Effective Scouters are alert to possibility, to the challenge of the moment.
If we aren’t watchful, though, those transient moments of possibility become obscured by our preoccupation with competence.
There’s no inherent virtue in being an experienced Scouter, after all if you stick with something long enough you become experienced. Hopefully experience leads to competence, but competence shouldn’t obscure possibility;
As we get more experienced, we get better, more competent, more able to do our thing.
And it’s easy to fall in love with that competence, to appreciate it and protect it. The pitfall? We close ourselves off from possibility.
Possibility, innovation, art–these are endeavors that not only bring the whiff of failure, they also require us to do something we’re not proven to be good at. After all, if we were so good at it that the outcome was assured, there’d be no sense of possibility.
Seth Godin Competence vs. possibility
Consistency and competence are certainly valuable but they are not really what we are aimed at in Scouting. Our goal is not a isn’t consistent product, in fact we aren’t producing a product at all. We are working with individual one-off human beings with individual hopes, dreams, talents, and possibilities.

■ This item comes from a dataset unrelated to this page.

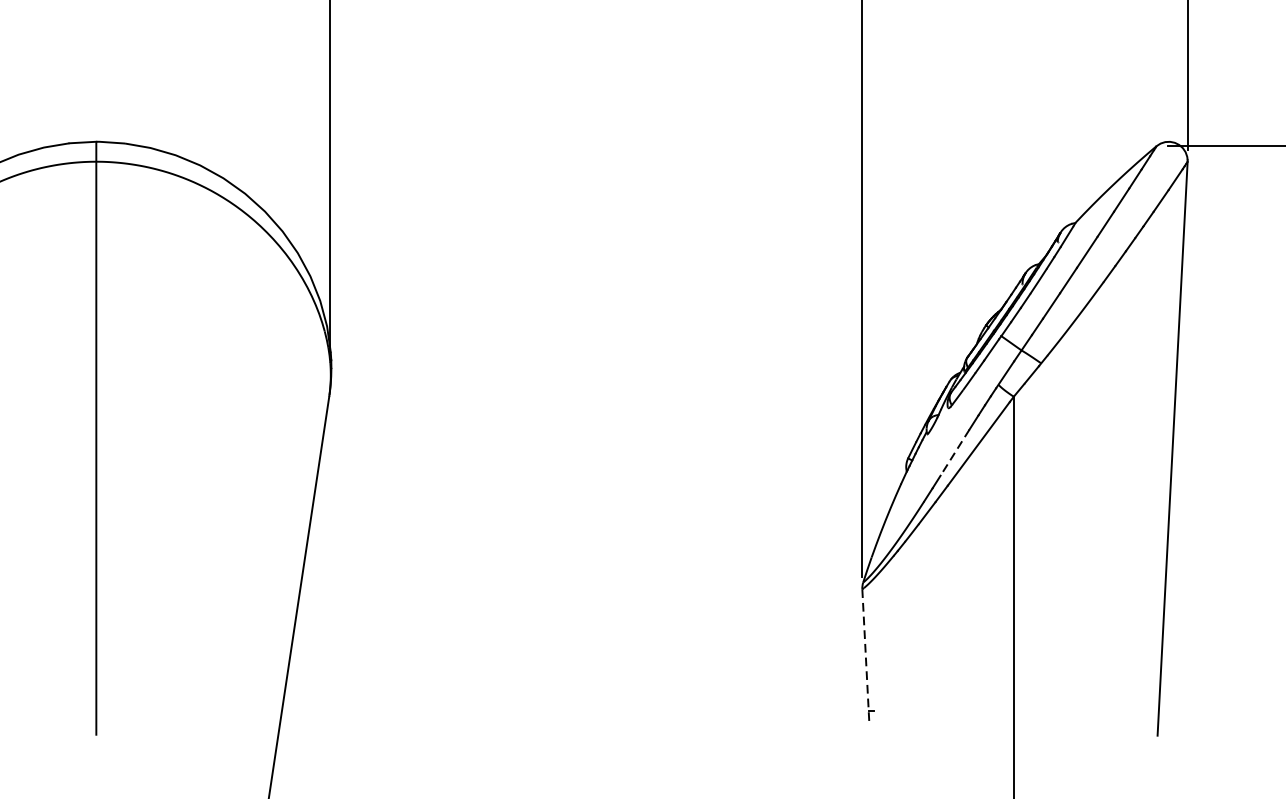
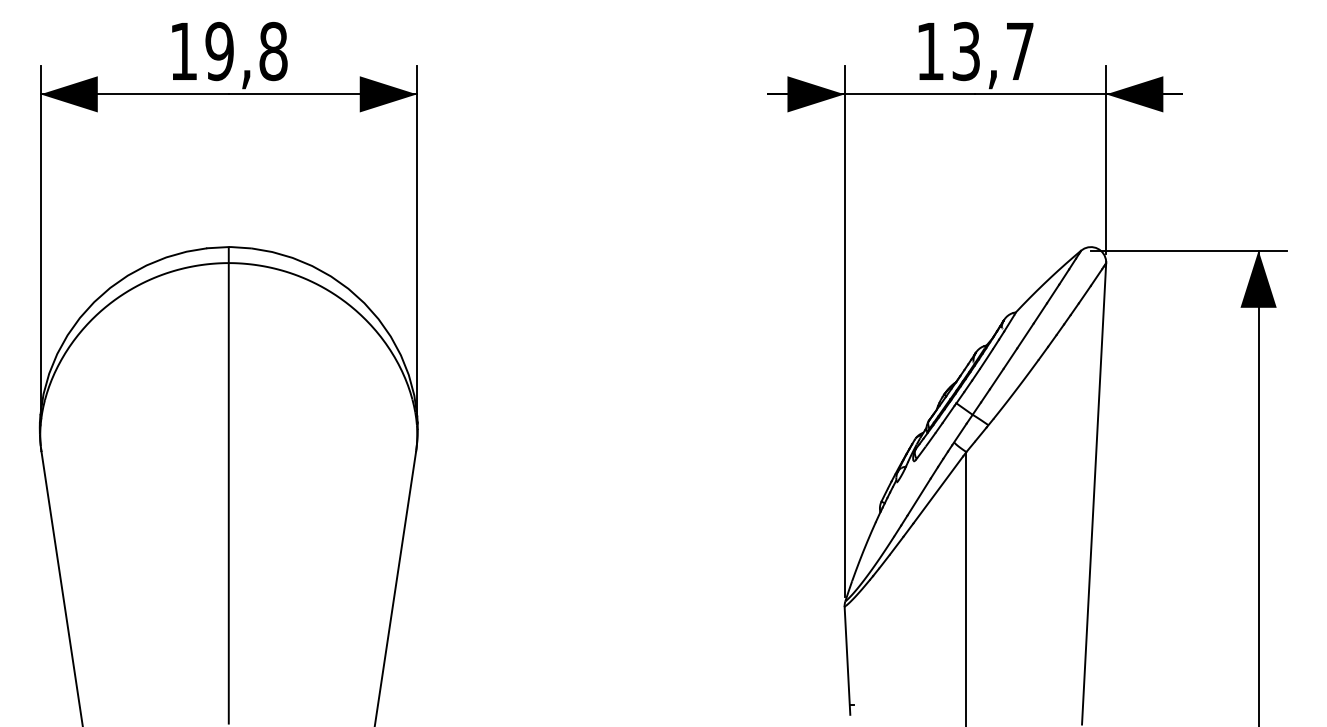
line: (955, 453) -> (919, 497), dashed -> solid
line: (865, 657) -> (847, 661), dashed -> solid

Our challenge is to help our Scouts weave the ideals and skills of Scouting into their individual character, not to make them into some sort of one-size-fits-all automaton. This challenge is full of possibility, but possibility is an unstable element, you never quite know where it’s going, or what it’s going to do, or how long it will be present.
Scouters have to keep moving and changing to capture possibility, we need to seize the moment and make the most of it.